Qu'est-ce la "Réforme islamique", peut à juste titre demander le lecteur? Malgré le titre excentrique, ce travail écrit par plusieurs auteurs a un assortiment particulièrement intéressant d'essais. En voici trois: Rudolph Peters retrace la transformation complexe de la charia (loi islamique) "de la loi des juristes à la loi érigée en statut." Pendant des siècles, la charia se composa de "discussions savantes de jurisprudence, ouvertes, discursives et constructives", - pas quelque chose de facilement applicable dans une cour de justice. Peters montre l'arrachement que cette tradition a subi de manière à répondre aux besoins d'un système étatique. Il note également l'éventualité improbable mais possible d'un Etat musulman démocratique décidant des détails de la charia dans le cadre électoral.
Ann Elizabeth Mayer adopte le schéma tripartite du savant italien Ugo Mattei, selon lequel la loi est soit traditionnelle (à petite échelle, les familles comme unité de base, la distinction des sexes accentuée), politique (tribunaux comme serviteurs du souverain), ou professionnelle ( système judiciaire indépendant, gouvernement de la loi). Elle établit que la plus grande partie du monde musulman souffre de la loi politique; pour y échapper, les islamistes proposent un impossible retour à l'âge d'or ou à la loi traditionnelle par le biais de la charia. En fait, elle affirme - et elle est fermement appuyée par les dissidents iraniens qu'elle cite- le besoin réel est d'avancer devant la règle de droit.

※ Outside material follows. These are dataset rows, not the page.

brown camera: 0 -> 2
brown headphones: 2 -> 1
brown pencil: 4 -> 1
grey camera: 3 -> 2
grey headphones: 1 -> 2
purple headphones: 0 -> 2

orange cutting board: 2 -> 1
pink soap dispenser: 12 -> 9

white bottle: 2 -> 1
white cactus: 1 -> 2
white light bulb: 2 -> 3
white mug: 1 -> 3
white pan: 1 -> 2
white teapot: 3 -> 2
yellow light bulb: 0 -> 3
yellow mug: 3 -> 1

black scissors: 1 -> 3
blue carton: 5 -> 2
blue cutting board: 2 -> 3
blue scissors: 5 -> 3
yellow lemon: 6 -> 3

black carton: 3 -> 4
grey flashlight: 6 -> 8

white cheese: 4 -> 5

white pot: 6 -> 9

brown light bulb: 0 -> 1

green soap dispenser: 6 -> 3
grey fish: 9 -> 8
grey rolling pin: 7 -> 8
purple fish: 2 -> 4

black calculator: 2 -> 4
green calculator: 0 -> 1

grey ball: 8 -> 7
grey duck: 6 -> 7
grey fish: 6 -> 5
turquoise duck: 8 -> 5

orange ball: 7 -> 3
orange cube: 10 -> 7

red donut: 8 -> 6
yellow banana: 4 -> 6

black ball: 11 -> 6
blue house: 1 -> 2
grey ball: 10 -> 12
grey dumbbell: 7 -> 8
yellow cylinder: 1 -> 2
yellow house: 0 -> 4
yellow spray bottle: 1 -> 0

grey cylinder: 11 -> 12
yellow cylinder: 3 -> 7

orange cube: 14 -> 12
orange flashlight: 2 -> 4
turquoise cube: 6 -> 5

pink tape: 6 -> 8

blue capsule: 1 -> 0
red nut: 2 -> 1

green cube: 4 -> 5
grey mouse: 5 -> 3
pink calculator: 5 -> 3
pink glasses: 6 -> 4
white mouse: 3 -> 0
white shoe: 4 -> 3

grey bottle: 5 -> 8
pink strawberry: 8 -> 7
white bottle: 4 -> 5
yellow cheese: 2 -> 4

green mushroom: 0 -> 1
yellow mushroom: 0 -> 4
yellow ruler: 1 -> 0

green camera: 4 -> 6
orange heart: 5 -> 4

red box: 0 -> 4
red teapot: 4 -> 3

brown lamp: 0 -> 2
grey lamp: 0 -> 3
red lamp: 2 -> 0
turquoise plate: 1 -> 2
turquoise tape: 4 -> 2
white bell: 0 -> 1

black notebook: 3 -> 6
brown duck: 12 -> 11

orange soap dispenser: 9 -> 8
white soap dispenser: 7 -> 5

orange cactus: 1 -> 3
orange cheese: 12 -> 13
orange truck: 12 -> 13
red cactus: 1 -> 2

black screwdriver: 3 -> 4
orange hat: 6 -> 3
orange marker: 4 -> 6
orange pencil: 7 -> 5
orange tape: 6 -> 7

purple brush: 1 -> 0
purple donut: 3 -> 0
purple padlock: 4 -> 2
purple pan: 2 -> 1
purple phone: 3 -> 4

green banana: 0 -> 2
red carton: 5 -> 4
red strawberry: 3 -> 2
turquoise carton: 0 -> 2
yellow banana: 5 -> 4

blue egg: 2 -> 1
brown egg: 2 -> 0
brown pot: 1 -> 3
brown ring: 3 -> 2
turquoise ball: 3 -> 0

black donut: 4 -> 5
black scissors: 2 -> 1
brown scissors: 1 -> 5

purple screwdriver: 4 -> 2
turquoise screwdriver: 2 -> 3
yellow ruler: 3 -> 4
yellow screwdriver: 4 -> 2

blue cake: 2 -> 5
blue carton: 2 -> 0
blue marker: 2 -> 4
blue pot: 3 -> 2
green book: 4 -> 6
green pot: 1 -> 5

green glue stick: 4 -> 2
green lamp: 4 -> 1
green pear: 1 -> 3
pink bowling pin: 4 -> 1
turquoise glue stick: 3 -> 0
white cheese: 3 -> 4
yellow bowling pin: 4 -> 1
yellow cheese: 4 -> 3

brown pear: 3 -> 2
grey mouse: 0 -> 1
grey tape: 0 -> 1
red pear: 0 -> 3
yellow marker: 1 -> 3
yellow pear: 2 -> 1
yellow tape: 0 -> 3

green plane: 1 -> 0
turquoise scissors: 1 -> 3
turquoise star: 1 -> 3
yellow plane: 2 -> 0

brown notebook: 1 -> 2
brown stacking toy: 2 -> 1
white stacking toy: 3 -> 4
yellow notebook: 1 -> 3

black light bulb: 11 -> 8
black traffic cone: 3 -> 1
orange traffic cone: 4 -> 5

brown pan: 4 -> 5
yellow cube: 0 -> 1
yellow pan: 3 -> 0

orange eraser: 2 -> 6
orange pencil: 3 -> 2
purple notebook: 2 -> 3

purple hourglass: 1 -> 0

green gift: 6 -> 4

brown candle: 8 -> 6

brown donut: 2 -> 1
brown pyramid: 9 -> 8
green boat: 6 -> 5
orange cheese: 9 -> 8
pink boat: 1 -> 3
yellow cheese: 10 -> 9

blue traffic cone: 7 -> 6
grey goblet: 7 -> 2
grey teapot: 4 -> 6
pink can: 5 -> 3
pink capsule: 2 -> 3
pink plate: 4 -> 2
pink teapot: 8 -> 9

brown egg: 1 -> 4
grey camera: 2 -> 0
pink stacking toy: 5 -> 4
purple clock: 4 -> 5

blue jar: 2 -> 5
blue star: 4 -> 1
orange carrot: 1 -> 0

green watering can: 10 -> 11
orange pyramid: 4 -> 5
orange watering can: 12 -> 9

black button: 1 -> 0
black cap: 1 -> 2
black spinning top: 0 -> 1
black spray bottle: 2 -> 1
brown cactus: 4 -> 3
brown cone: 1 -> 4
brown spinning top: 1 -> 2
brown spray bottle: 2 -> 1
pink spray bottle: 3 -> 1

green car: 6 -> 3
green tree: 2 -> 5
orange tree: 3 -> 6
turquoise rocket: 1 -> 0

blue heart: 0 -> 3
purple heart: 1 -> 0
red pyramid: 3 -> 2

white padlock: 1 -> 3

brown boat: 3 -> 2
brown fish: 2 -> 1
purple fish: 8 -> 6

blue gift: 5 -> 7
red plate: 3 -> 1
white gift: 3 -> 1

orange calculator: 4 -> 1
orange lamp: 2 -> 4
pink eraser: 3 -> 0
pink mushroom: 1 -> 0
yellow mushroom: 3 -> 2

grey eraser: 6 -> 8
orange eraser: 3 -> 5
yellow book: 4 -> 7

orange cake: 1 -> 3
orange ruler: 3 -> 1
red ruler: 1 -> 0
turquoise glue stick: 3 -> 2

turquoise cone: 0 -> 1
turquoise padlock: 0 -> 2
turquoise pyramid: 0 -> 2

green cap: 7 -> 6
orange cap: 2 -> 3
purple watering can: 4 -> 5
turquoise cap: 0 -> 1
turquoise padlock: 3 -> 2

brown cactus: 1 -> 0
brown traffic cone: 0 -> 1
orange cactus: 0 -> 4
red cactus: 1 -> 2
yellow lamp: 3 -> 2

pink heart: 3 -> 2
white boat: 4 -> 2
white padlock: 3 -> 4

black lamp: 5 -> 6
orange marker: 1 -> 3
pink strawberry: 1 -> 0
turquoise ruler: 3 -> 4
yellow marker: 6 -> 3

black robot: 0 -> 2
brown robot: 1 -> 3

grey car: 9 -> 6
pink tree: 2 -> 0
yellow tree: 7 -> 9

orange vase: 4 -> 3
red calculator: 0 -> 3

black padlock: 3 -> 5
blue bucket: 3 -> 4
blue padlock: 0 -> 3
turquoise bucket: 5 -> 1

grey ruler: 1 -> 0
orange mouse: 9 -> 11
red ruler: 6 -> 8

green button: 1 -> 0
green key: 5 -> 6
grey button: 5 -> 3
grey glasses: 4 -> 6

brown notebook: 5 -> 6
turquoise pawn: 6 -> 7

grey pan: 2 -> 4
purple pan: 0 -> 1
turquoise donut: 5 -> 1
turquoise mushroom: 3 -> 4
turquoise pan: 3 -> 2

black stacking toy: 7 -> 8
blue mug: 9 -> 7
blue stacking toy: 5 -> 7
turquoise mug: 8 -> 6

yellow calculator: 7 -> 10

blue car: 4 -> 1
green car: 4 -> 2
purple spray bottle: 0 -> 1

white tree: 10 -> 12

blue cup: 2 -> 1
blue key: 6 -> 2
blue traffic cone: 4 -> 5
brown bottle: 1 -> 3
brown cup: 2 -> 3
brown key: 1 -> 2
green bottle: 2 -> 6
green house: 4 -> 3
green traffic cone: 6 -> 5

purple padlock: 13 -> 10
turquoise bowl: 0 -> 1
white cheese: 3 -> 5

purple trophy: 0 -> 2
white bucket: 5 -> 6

Rodney Wilson passe en revue et explique les politiques réticentes des gouvernements égyptien et saoudien à l'émergence d'institutions financières islamiques. Donc, si mal à l'aise ont été les autorités égyptiennes avec ce phénomène quelque peu hors de contrôle qu'elles ont réussi à persuader une figure de proue religieuse, Muhammad Sayyid Tantawi, d'édicter que les intérêts versés par les banques classiques ne constituent pas l'usure. Comble de l'ironie, les Saoudiens ont de la difficulté avec les banques islamiques parce que leur système est censé être déjà islamique ; créer explicitement des institutions islamiques implique que les autres ne le sont pas.